On Saturday, Kseniya Ryzhova and Yulia Guschina won gold medals as part of the 4x400m relay team at the IAAF track championships in Moscow. While wearing their medals and holding their victory laurels, the two openly kissed. The immediate and widespread speculation at the time was that the kiss was in protest of Russia's new anti-gay propaganda laws.
Now, three days later, Ryzhova is saying there was no such statement intended. "There was no hidden political motive," she said, and then blamed the Western media for creating and spreading an inaccurate story. "Instead of congratulating the athletes, they decided to insult not only Yulia but the whole (Russian) athletics federation."
Instead, the kiss, a common practice among Russian women, came from celebration, not protest. "For eight years we have not won a gold medal. You can't even imagine what it was like ... when we understood that we'd won," Ryzhova said. "It was a wave of unbelievable feelings and if somehow, completely by chance, while we were congratulating each other, our lips touched ... whoever fantasizes about that is sick."
Russia's strong condemnation of "gay propaganda" has drawn criticism from abroad but has plenty of support inside the country. While critics claim the laws banning such "propaganda" are a way of cracking down on dissent and restricting individual freedoms, Russian president Vladimir Putin has said the laws stem from a desire to maintain order and give young adults the opportunity to make their own choices. Some gay-rights groups have called for a boycott of the 2014 Sochi Olympic Games in protest.

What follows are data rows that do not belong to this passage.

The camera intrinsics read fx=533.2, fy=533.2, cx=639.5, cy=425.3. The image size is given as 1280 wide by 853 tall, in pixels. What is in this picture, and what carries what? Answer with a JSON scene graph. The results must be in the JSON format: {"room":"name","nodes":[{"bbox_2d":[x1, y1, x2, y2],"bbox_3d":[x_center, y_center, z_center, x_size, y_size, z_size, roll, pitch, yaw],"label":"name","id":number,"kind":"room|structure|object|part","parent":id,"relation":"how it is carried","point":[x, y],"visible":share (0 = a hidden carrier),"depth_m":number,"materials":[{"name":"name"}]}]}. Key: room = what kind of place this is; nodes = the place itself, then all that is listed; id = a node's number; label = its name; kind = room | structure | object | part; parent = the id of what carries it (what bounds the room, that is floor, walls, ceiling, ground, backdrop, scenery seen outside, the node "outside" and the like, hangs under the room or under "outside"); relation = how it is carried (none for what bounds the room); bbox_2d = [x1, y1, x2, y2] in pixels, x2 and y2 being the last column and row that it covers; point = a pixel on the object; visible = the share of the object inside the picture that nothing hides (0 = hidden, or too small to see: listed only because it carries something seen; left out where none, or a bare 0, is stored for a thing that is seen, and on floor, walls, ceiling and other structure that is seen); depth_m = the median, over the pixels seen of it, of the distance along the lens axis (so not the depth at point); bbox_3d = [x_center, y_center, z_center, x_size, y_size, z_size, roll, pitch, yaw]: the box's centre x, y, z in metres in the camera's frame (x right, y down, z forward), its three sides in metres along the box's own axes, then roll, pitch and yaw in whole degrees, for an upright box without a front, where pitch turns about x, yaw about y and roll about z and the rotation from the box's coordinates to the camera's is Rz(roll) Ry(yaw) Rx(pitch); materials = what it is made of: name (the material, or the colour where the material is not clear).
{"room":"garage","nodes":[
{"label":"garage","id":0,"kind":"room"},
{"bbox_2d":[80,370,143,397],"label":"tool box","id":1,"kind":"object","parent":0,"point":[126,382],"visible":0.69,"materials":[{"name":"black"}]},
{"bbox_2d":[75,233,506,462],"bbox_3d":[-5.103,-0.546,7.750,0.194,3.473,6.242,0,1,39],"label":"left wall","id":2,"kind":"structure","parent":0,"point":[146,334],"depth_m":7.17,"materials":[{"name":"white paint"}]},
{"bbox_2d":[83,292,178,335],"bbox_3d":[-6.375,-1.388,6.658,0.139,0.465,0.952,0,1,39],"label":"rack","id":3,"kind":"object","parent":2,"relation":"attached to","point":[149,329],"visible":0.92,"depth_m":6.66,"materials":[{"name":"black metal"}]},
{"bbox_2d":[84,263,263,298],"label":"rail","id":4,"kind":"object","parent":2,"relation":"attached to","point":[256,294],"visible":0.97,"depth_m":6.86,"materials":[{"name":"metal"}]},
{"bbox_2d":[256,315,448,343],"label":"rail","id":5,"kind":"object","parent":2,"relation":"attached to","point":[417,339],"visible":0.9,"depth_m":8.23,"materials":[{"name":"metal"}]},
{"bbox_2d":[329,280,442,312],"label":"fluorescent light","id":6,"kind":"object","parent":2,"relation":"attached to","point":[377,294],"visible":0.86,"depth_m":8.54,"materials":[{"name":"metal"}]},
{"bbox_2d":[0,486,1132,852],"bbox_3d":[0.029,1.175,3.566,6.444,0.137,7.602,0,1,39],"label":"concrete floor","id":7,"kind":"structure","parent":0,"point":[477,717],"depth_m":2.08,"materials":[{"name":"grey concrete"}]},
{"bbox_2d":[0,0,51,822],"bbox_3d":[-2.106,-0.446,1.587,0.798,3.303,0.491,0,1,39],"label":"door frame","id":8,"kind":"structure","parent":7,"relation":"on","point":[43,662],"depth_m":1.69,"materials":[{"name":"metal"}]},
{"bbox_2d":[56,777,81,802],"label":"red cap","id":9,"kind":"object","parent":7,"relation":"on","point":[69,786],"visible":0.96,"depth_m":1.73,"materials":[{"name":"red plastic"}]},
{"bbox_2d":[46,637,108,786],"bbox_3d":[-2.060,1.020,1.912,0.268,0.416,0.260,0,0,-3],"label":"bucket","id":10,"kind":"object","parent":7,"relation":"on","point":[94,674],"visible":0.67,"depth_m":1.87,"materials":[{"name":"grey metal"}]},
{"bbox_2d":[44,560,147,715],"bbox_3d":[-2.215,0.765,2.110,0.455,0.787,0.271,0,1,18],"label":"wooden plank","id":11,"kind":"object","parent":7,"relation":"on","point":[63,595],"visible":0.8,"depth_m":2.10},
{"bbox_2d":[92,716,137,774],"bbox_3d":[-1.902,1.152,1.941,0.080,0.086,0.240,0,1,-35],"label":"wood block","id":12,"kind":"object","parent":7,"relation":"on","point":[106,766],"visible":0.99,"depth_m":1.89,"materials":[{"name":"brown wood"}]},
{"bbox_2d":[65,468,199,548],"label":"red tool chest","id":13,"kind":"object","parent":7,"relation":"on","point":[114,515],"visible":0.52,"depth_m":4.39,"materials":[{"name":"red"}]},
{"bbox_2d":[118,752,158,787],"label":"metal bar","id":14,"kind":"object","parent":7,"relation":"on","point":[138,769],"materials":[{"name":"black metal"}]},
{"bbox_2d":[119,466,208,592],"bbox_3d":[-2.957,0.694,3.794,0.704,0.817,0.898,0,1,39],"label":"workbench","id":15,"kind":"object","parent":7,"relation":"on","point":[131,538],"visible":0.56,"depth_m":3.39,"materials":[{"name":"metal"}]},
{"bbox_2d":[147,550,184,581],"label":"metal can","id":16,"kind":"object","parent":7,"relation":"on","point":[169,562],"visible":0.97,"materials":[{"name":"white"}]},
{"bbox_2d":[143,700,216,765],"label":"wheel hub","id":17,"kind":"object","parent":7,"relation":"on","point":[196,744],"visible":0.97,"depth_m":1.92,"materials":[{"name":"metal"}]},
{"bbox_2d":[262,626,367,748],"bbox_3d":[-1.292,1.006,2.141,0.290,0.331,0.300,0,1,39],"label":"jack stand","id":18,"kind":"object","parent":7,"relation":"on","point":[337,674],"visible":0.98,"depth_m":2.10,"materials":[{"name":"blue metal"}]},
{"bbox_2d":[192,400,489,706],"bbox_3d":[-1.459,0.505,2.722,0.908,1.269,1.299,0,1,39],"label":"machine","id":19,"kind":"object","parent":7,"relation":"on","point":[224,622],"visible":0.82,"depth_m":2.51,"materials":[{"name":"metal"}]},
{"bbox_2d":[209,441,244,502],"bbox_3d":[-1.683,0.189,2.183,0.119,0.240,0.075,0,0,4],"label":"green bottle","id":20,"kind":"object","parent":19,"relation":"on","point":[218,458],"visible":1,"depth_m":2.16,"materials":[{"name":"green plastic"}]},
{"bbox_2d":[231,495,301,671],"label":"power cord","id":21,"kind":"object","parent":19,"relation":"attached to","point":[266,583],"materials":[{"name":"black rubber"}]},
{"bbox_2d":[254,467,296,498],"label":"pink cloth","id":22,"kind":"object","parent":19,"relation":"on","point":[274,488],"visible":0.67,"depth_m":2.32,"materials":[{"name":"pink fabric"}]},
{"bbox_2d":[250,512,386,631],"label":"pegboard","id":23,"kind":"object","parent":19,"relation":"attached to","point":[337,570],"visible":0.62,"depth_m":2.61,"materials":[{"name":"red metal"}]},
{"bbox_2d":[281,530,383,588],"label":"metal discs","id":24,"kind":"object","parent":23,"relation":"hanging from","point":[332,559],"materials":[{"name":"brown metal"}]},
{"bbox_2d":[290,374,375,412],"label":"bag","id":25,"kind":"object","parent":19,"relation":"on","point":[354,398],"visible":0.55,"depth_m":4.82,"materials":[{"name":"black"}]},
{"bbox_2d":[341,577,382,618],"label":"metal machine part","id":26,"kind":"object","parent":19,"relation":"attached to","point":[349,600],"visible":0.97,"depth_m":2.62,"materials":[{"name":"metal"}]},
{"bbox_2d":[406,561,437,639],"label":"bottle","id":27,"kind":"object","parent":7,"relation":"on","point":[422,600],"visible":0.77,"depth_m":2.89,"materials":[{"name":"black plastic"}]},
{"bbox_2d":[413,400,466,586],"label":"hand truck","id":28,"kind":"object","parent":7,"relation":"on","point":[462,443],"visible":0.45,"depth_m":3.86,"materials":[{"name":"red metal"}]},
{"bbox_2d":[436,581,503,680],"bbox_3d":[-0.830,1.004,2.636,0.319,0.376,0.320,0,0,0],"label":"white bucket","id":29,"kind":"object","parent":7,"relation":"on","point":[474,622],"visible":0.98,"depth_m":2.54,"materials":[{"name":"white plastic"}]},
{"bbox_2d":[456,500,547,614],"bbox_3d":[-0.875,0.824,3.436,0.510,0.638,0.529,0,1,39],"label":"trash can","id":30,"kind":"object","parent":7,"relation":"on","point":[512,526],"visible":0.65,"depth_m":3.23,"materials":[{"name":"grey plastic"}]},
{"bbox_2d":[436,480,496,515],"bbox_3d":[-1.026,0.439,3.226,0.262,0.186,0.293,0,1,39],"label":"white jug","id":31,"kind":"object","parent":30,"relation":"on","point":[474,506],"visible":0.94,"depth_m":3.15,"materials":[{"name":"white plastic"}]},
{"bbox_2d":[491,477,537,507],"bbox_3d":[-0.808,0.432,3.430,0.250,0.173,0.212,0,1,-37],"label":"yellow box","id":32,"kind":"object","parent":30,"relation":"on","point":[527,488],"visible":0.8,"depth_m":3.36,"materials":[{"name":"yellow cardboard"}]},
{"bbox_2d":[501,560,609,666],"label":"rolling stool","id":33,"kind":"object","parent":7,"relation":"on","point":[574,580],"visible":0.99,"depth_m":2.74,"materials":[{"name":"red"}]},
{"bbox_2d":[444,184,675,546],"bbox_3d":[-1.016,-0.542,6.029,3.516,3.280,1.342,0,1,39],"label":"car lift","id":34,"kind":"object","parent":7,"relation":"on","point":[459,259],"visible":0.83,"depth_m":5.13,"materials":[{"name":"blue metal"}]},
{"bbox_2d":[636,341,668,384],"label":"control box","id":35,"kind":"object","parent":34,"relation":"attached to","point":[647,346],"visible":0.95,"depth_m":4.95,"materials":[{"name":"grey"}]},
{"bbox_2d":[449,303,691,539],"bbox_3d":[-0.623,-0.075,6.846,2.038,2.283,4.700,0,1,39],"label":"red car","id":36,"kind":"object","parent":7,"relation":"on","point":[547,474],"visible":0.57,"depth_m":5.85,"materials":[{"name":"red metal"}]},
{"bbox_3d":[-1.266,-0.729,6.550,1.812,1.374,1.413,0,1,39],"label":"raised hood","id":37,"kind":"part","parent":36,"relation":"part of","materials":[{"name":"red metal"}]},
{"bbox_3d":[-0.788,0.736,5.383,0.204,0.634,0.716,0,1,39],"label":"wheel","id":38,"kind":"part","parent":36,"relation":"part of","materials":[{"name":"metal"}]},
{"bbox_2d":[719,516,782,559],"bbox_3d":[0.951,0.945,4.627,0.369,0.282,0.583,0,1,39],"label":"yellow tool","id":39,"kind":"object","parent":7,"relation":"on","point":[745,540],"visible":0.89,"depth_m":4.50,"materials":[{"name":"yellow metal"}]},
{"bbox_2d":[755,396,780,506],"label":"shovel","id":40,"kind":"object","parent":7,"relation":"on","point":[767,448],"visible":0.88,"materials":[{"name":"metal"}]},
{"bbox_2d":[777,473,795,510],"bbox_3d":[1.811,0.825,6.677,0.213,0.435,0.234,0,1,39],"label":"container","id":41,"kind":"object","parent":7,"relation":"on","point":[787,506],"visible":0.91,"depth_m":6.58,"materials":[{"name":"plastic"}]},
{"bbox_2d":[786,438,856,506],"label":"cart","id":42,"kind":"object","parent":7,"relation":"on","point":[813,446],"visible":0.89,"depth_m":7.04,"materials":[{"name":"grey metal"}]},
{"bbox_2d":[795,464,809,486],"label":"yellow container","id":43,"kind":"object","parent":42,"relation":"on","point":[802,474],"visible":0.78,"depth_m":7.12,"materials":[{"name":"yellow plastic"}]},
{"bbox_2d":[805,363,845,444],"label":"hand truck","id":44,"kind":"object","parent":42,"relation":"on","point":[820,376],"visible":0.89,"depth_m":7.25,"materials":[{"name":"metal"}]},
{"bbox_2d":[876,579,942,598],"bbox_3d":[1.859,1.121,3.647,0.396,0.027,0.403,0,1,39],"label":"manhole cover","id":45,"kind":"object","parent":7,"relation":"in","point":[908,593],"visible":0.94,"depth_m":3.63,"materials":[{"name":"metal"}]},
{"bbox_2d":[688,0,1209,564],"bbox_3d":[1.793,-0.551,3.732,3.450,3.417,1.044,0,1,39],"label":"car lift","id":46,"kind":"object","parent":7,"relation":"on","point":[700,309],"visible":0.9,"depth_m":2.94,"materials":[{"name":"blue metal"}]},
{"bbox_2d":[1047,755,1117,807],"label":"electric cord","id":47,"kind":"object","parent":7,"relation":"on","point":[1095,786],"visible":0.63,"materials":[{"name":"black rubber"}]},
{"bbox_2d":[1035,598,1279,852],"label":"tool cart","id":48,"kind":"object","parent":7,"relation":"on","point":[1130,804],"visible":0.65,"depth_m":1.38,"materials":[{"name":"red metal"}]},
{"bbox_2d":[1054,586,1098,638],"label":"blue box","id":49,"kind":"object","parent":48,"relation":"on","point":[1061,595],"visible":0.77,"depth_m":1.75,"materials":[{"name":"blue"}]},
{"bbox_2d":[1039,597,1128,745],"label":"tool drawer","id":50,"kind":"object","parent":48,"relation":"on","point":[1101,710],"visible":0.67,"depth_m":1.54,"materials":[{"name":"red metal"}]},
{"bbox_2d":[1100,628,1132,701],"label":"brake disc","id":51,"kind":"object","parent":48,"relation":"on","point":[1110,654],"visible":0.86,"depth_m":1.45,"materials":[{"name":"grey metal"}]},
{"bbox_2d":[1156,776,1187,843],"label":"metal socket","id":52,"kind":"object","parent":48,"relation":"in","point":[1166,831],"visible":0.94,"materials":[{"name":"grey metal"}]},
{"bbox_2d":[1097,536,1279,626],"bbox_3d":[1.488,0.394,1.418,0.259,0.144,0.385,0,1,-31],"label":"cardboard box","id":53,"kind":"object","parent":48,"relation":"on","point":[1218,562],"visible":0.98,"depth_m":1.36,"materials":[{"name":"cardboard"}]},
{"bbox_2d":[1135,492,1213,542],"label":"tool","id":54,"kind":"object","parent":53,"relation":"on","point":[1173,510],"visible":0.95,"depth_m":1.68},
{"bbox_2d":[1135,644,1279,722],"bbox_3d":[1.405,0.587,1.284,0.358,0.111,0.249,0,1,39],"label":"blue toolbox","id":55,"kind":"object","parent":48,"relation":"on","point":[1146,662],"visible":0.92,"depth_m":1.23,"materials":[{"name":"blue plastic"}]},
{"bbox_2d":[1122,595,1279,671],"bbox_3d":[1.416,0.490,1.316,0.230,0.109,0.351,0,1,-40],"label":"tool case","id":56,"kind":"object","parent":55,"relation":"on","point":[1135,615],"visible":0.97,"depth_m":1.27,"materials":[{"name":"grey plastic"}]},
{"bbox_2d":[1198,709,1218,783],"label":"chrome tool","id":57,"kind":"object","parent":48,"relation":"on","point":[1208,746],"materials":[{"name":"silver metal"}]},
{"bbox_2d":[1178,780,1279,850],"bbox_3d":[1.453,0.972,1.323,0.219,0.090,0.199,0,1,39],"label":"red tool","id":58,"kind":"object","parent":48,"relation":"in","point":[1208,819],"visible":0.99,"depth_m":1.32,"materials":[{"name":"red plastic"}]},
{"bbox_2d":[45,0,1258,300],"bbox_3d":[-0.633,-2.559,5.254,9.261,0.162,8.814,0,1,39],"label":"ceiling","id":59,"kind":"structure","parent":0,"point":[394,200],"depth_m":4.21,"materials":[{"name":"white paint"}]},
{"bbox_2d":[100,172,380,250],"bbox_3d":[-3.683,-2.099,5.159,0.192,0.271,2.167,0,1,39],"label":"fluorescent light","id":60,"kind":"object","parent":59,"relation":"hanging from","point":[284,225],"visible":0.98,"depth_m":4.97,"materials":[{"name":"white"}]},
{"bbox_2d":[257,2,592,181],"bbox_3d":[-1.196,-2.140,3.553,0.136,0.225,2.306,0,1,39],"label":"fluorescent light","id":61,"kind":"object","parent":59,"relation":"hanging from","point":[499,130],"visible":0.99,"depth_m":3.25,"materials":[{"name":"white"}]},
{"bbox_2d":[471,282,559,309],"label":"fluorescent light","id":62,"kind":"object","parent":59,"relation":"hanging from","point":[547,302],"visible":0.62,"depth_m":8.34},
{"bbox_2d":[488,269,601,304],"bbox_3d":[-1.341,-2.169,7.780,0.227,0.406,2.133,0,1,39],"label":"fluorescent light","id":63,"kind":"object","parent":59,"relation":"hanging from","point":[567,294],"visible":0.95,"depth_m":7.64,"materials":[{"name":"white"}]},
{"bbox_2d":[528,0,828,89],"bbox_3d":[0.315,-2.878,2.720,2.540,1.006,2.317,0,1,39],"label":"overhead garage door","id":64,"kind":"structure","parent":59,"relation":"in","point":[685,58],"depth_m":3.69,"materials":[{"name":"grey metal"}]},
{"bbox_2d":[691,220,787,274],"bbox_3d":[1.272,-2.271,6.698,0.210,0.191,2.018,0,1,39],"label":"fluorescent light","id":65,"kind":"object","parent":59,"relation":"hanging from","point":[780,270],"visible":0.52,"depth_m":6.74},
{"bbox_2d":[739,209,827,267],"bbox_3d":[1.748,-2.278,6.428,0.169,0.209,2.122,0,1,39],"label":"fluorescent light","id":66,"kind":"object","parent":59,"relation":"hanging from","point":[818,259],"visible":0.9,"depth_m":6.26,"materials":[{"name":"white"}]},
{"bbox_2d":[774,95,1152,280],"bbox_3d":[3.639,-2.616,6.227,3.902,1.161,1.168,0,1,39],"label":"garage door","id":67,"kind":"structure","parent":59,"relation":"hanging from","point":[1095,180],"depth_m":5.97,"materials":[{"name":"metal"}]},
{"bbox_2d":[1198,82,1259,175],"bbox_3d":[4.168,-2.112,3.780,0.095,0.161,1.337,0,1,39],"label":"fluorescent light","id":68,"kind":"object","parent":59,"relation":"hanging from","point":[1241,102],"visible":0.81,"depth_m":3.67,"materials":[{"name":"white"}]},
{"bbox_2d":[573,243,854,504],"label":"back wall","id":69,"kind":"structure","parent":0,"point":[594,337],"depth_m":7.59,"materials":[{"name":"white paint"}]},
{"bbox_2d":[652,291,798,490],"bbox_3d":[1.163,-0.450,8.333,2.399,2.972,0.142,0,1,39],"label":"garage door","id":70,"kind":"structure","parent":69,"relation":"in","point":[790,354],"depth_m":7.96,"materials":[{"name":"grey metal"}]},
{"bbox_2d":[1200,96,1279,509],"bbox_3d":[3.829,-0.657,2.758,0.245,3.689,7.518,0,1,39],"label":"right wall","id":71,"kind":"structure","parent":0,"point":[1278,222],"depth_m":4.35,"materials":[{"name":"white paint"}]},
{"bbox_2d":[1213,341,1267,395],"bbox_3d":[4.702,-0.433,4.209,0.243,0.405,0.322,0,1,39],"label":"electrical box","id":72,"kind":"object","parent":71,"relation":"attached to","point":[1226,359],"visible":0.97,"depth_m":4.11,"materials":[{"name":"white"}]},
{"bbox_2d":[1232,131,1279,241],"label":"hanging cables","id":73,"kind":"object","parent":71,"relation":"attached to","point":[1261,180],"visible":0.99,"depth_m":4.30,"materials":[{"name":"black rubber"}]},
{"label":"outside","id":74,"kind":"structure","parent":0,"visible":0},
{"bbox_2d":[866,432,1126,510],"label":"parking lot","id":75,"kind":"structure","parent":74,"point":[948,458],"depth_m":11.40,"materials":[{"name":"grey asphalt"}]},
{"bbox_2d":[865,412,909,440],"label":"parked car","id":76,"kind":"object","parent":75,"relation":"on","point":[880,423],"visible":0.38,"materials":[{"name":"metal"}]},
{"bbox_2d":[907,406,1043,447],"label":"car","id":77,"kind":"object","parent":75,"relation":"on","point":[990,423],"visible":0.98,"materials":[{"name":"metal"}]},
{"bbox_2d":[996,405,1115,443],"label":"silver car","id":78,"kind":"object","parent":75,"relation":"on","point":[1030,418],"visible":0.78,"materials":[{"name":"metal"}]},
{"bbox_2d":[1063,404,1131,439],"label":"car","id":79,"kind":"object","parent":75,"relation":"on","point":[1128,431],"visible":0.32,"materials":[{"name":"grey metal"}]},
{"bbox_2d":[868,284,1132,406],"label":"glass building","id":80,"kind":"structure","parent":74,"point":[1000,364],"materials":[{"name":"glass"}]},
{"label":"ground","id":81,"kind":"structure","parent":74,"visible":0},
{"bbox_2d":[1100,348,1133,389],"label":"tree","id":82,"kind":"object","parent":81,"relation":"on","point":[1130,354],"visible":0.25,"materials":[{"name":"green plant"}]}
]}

Both Ryzhova and Guschina are married, and media reports out of Russia say that kissing on the lips is a common practice. Given the financial penalties which await anyone flouting the propaganda law, Ryzhova's backpedal will be viewed with skepticism, regardless of its truth. And if indeed the kiss was an innocent act misinterpreted, Russia can expect many similar misinterpretations going forward from a world community more accustomed to openness of expression than restriction of it.